The image of B formed by the convex lens is $0.6\;cm$ above RS (since it forms an inverted image along PQ, with the tip of B on PQ and the distance between PQ and RS is $0.6\;cm$. This image gets magnified 0.5 times by the mirror, which means that this image of B gets displaced by $0.6 \times 0.5 = 0.3\;cm$ up from RS. This means that $B^\prime$ will be $0.3\;cm$ above RS.
This means that the rest of the image lies $1.8-0.3 = 1.5\;cm$ from RS. This means that $A^\prime$ will be $1.5\;cm$ from RS.

Note:
Do not get confused with the sign and the number for magnification. The sign indicates whether the image is upright or inverted whereas the number indicates if the image is diminished in size or magnified.
$Magnification = \dfrac{apparent(image) size}{true(object) size}$
If it is > 1 it means that the image is magnified whereas if it is between 0 and 1 the image is minified.
Therefore, total magnification is given by
$Magnification_{resultant} = \pm Magnification$
According to our above chosen convention if it is “+” it means that the image is upright whereas if it is “-“ the image is inverted.

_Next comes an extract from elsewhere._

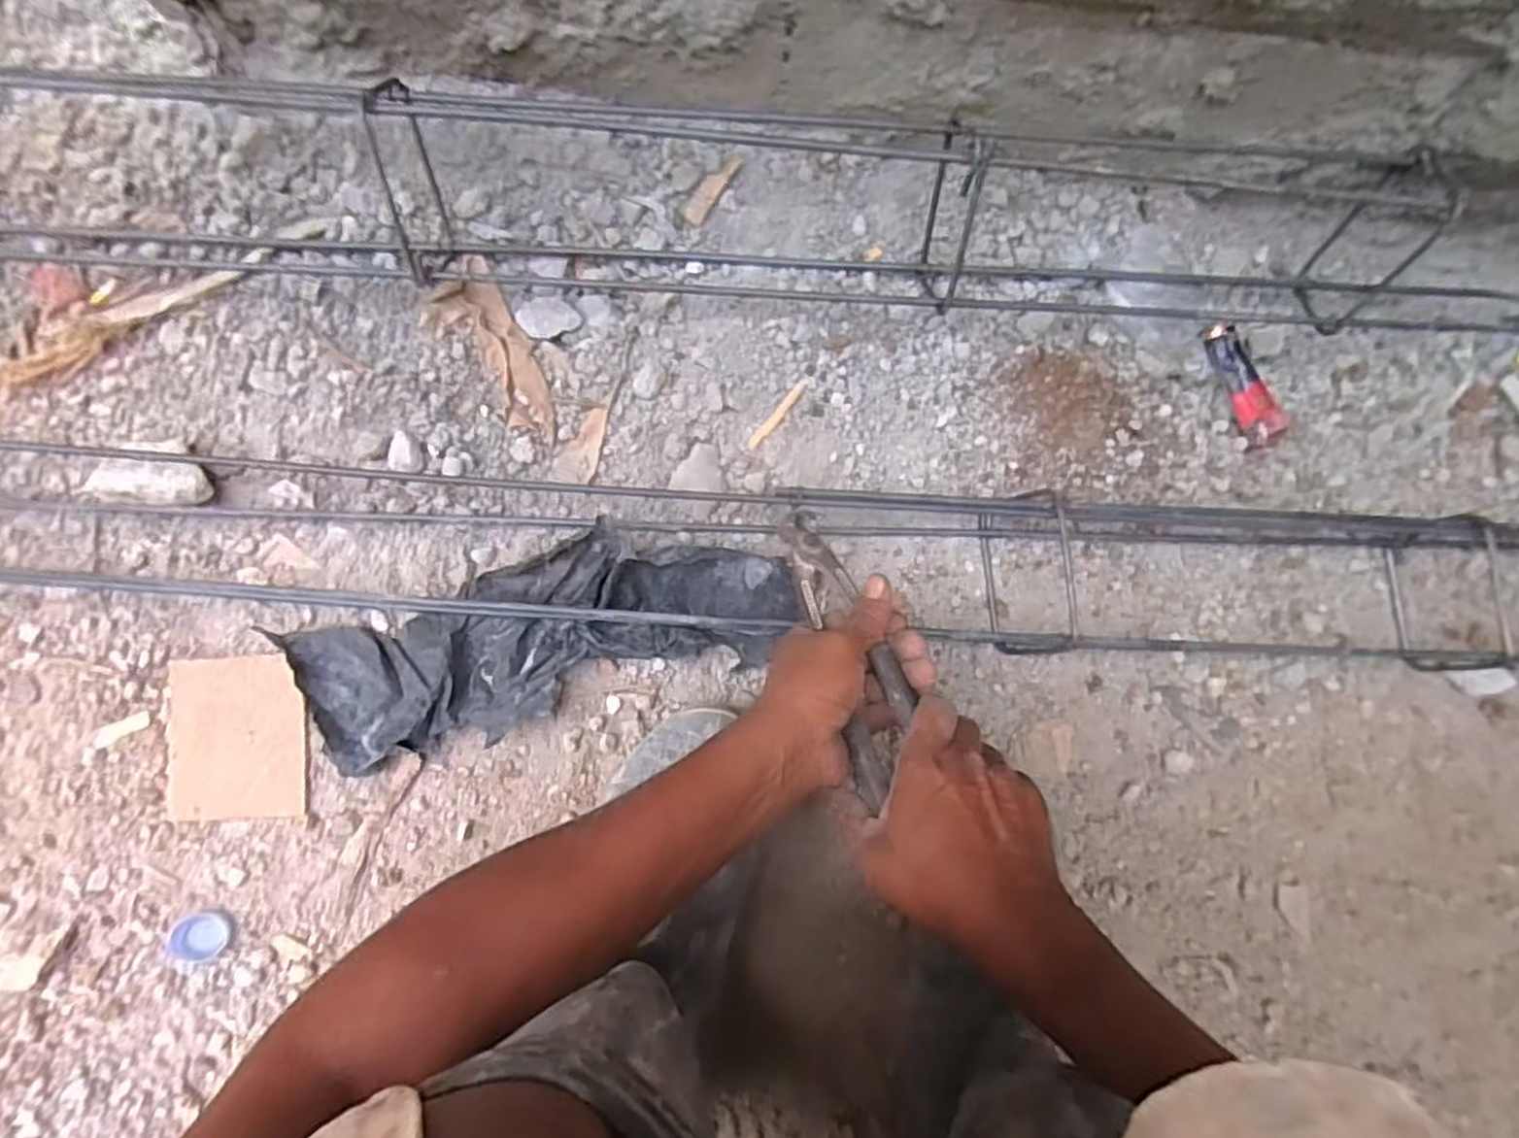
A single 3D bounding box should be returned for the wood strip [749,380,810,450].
[{"bbox_3d":[0.015,-0.122,0.583,0.009,0.004,0.070,39,83,-2],"label":"wood strip"}]

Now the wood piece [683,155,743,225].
[{"bbox_3d":[-0.035,-0.295,0.575,0.017,0.012,0.060,44,103,-1],"label":"wood piece"}]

Also, do not get confused between the sign conventions for lens and mirrors.
For a lens, the right side means negative and the left side means positive. For example, if the object is on the right side of the lens, the object distance will be negative. The same applies for image distance as well. Therefore, as you go from the left to the right side of the optic axis the sign changes from positive to negative for a lens. Also, virtual images are formed on the same side of the lens as the object whereas real images are formed on the opposite side of the lens.
However, for a concave mirror, an object placed in front of the mirror (on the reflective side) will take a negative sign, and real images are formed on the reflective side (object side) of the mirror and virtual images are formed behind the mirror.